Every line of the material is to be duplicated precisely.

• EXTRACTED INFORMATION:
====

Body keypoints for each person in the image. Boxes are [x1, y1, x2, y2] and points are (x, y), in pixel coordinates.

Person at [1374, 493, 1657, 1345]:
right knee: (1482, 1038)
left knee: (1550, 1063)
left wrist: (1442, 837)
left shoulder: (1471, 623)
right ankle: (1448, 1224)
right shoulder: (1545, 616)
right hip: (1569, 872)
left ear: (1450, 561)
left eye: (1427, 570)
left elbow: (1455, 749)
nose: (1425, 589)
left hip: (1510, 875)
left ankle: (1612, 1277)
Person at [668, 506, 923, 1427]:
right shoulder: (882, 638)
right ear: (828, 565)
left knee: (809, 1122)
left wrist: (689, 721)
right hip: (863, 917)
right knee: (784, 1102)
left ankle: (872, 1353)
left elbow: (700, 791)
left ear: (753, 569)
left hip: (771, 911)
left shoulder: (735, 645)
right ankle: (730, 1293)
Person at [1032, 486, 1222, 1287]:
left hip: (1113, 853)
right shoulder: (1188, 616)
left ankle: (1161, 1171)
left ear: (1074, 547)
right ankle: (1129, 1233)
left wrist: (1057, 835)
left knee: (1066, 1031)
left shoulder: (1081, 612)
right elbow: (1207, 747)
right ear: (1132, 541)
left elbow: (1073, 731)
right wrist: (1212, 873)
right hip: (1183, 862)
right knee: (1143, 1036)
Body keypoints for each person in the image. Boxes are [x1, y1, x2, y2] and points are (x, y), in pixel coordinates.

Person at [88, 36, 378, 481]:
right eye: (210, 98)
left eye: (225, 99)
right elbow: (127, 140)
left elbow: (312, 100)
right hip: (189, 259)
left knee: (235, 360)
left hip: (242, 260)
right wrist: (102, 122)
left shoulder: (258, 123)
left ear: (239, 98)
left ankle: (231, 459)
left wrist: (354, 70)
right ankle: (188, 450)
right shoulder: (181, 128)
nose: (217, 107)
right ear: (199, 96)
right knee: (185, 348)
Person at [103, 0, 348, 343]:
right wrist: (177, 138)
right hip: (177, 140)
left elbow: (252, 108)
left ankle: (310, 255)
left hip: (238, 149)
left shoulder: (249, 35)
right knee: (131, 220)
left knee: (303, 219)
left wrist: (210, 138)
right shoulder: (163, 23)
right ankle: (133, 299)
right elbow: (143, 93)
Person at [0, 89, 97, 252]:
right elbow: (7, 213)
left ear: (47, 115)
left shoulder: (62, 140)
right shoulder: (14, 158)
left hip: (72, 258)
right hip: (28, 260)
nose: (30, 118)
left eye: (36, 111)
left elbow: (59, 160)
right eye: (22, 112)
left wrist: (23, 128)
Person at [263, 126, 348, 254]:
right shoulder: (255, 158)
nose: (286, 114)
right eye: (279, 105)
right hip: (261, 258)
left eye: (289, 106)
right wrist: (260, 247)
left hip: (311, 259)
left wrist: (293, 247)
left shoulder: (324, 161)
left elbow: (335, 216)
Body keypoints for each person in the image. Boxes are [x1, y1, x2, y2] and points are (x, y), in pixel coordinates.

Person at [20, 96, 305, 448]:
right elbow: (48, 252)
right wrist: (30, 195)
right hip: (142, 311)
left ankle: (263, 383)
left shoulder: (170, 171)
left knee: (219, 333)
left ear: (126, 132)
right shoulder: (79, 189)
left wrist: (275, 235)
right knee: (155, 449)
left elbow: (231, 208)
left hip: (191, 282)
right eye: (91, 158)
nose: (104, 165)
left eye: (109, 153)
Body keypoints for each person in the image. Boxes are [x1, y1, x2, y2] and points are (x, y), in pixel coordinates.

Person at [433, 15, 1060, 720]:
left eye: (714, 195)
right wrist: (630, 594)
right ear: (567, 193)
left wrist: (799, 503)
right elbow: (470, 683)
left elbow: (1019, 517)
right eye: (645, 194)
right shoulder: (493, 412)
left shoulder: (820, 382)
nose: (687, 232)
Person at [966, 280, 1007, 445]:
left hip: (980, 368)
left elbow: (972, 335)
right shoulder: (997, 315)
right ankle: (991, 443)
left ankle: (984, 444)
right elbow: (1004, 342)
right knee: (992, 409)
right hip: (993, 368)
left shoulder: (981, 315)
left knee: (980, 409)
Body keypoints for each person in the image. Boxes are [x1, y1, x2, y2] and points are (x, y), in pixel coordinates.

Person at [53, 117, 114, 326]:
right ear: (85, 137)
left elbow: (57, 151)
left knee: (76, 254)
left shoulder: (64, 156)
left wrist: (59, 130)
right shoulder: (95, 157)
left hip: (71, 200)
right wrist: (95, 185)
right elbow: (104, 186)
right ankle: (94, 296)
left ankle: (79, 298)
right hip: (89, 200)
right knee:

====

• ANSWER SECTION:
Body keypoints for each person in the image. Boxes are [x1, y1, x2, y2] and points are (x, y), in pixel coordinates.

Person at [1374, 493, 1657, 1345]:
right knee: (1482, 1038)
left knee: (1550, 1063)
left wrist: (1442, 837)
left shoulder: (1471, 623)
right ankle: (1448, 1224)
right shoulder: (1545, 616)
right hip: (1569, 872)
left ear: (1450, 561)
left eye: (1427, 570)
left elbow: (1455, 749)
nose: (1425, 589)
left hip: (1510, 875)
left ankle: (1612, 1277)
Person at [668, 506, 923, 1427]:
right shoulder: (882, 638)
right ear: (828, 565)
left knee: (809, 1122)
left wrist: (689, 721)
right hip: (863, 917)
right knee: (784, 1102)
left ankle: (872, 1353)
left elbow: (700, 791)
left ear: (753, 569)
left hip: (771, 911)
left shoulder: (735, 645)
right ankle: (730, 1293)
Person at [1032, 486, 1222, 1287]:
left hip: (1113, 853)
right shoulder: (1188, 616)
left ankle: (1161, 1171)
left ear: (1074, 547)
right ankle: (1129, 1233)
left wrist: (1057, 835)
left knee: (1066, 1031)
left shoulder: (1081, 612)
right elbow: (1207, 747)
right ear: (1132, 541)
left elbow: (1073, 731)
right wrist: (1212, 873)
right hip: (1183, 862)
right knee: (1143, 1036)
Body keypoints for each person in the image. Boxes are [x1, y1, x2, y2] and points are (x, y), in pixel coordinates.

Person at [88, 36, 378, 481]:
right eye: (210, 98)
left eye: (225, 99)
right elbow: (127, 140)
left elbow: (312, 100)
right hip: (189, 259)
left knee: (235, 360)
left hip: (242, 260)
right wrist: (102, 122)
left shoulder: (258, 123)
left ear: (239, 98)
left ankle: (231, 459)
left wrist: (354, 70)
right ankle: (188, 450)
right shoulder: (181, 128)
nose: (217, 107)
right ear: (199, 96)
right knee: (185, 348)
Person at [103, 0, 348, 343]:
right wrist: (177, 138)
right hip: (177, 140)
left elbow: (252, 108)
left ankle: (310, 255)
left hip: (238, 149)
left shoulder: (249, 35)
right knee: (131, 220)
left knee: (303, 219)
left wrist: (210, 138)
right shoulder: (163, 23)
right ankle: (133, 299)
right elbow: (143, 93)
Person at [0, 89, 97, 252]:
right elbow: (7, 213)
left ear: (47, 115)
left shoulder: (62, 140)
right shoulder: (14, 158)
left hip: (72, 258)
right hip: (28, 260)
nose: (30, 118)
left eye: (36, 111)
left elbow: (59, 160)
right eye: (22, 112)
left wrist: (23, 128)
Person at [263, 126, 348, 254]:
right shoulder: (255, 158)
nose: (286, 114)
right eye: (279, 105)
right hip: (261, 258)
left eye: (289, 106)
right wrist: (260, 247)
left hip: (311, 259)
left wrist: (293, 247)
left shoulder: (324, 161)
left elbow: (335, 216)
Body keypoints for each person in the image. Boxes are [x1, y1, x2, y2] and points are (x, y), in pixel coordinates.

Person at [20, 96, 305, 448]:
right elbow: (48, 252)
right wrist: (30, 195)
right hip: (142, 311)
left ankle: (263, 383)
left shoulder: (170, 171)
left knee: (219, 333)
left ear: (126, 132)
right shoulder: (79, 189)
left wrist: (275, 235)
right knee: (155, 449)
left elbow: (231, 208)
left hip: (191, 282)
right eye: (91, 158)
nose: (104, 165)
left eye: (109, 153)
Body keypoints for each person in the image. Boxes are [x1, y1, x2, y2] and points are (x, y), in pixel coordinates.

Person at [433, 15, 1060, 720]:
left eye: (714, 195)
right wrist: (630, 594)
right ear: (567, 193)
left wrist: (799, 503)
right elbow: (470, 683)
left elbow: (1019, 517)
right eye: (645, 194)
right shoulder: (493, 412)
left shoulder: (820, 382)
nose: (687, 232)
Person at [966, 280, 1007, 445]:
left hip: (980, 368)
left elbow: (972, 335)
right shoulder: (997, 315)
right ankle: (991, 443)
left ankle: (984, 444)
right elbow: (1004, 342)
right knee: (992, 409)
right hip: (993, 368)
left shoulder: (981, 315)
left knee: (980, 409)
Body keypoints for each person in the image. Boxes are [x1, y1, x2, y2] and points are (x, y), in pixel coordinates.

Person at [53, 117, 114, 326]:
right ear: (85, 137)
left elbow: (57, 151)
left knee: (76, 254)
left shoulder: (64, 156)
left wrist: (59, 130)
right shoulder: (95, 157)
left hip: (71, 200)
right wrist: (95, 185)
right elbow: (104, 186)
right ankle: (94, 296)
left ankle: (79, 298)
right hip: (89, 200)
right knee:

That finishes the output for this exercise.